§ **Set tasks**
1. In the forum thread about fetching a web page in C, which operating system is the person asking working on?
2. Reproduce, word for word, the part of the forum thread about fetching a web page in C that opens with the words containing "What's the easiest" and closes with "do love libcurl)".
3. Extend the forum thread about fetching a web page in C, picking up after its final sentence.

§ **Selected excerpt**

What's the easiest way to grab a web page in C?
Question
I'm working on an old school linux variant (QNX to be exact) and need a way to grab a web page (no cookies or login, the target URL is just a text file) using nothing but sockets and arrays.
Anyone got a snippet for this?
note: I don't control the server and I've got very little to work with besides what is already on the box (adding in additional libraries is not really "easy" given the contraints -- although I do love libcurl)
Solution
I do have some code, but it also supports (Open)SSL so it's a bit long to post here.

§ **Extracted records**

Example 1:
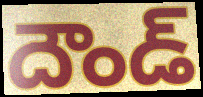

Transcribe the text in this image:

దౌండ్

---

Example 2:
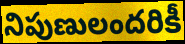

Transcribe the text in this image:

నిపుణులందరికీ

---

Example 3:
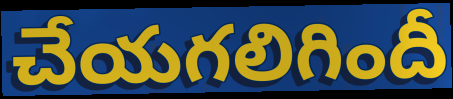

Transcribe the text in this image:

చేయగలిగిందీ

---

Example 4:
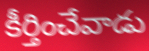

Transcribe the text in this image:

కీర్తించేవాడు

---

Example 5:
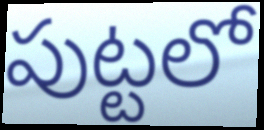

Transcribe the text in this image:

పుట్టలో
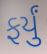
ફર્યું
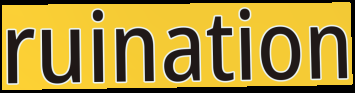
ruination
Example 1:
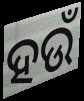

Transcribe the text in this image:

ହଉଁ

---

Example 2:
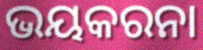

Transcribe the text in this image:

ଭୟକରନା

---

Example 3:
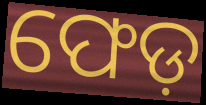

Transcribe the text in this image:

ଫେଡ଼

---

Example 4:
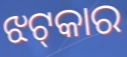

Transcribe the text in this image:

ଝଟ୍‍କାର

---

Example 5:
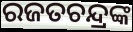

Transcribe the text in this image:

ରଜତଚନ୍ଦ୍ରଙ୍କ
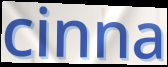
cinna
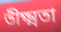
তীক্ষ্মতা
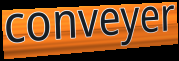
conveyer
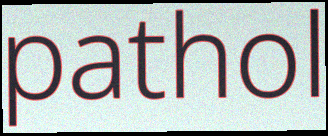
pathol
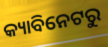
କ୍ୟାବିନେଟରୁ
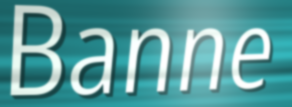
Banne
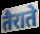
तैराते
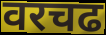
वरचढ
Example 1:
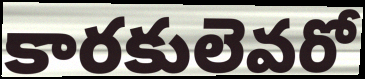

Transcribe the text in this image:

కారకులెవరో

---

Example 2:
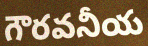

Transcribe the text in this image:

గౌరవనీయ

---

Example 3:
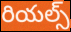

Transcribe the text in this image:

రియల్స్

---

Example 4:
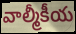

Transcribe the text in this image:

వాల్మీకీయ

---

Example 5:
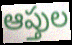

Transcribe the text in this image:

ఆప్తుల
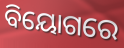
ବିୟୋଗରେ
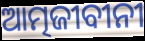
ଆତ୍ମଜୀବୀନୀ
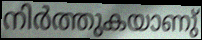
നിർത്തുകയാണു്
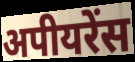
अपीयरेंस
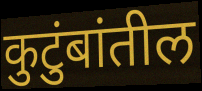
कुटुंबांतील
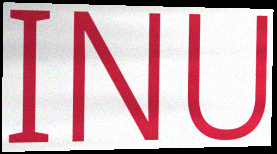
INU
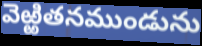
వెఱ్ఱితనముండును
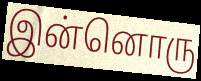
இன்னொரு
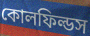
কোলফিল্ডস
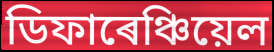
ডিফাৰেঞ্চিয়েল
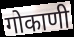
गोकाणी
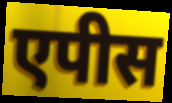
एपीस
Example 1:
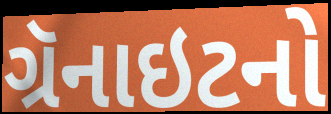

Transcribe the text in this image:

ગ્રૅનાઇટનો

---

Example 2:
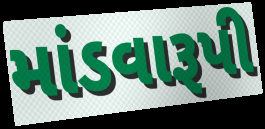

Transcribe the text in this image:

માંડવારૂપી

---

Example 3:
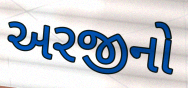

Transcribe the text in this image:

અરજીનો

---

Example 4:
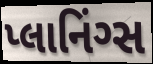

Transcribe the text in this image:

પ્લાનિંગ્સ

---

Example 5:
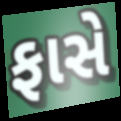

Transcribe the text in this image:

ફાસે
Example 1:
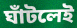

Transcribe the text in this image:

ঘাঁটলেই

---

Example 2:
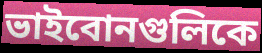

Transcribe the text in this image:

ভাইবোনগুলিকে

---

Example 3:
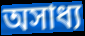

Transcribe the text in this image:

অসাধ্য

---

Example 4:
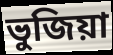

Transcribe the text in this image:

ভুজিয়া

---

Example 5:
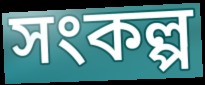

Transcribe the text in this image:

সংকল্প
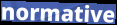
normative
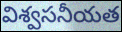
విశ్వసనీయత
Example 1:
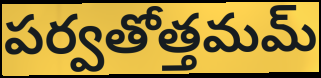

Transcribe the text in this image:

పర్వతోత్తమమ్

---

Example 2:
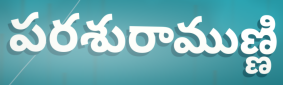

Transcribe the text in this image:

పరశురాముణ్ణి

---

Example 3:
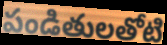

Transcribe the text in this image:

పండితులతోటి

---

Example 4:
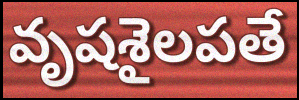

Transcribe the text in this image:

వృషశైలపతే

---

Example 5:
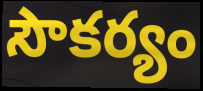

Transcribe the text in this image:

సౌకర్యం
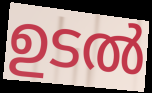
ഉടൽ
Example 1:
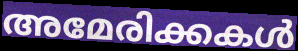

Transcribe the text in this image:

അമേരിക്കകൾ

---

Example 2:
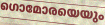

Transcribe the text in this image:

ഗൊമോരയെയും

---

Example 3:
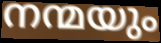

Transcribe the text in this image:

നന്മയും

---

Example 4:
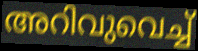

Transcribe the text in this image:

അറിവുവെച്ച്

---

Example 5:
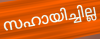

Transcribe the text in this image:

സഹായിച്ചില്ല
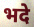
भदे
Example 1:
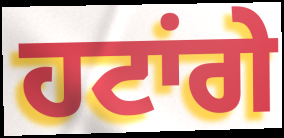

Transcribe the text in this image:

§ **Answers for the exercise**
1. QNX.

2.
What's the easiest way to grab a web page in C?
Question
I'm working on an old school linux variant (QNX to be exact) and need a way to grab a web page (no cookies or login, the target URL is just a text file) using nothing but sockets and arrays.
Anyone got a snippet for this?
note: I don't control the server and I've got very little to work with besides what is already on the box (adding in additional libraries is not really "easy" given the contraints -- although I do love libcurl)

3.
In essence:
parse the URL (split out URL scheme, host name, port number, scheme specific part
create the socket:
s = socket(PF_INET, SOCK_STREAM, proto);
populate a
sockaddr_in
structure with the remote IP and portconnect the socket to the far end:
err = connect(s, &addr, sizeof(addr));
make the request string:
n = snprinf(headers, "GET /%s HTTP/1.0\r\nHost: %s\r\n\r\n", ...);
send the request string:
write(s, headers, n);
read the data:
while (n = read(s, buffer, bufsize) > 0) { ... }
close the socket:
close(s);
nb: pseudo-code above would collect both response headers and data. The split between the two is the first blank line.
OTHER TIPS
I'd look at libcurl if you want SSL support for or anything fancy.
However if you just want to get a simple webpage from a port 80, then just open a tcp socket, send "GET /index.html HTTP/1.0\n\r\n\r
" and parse the output.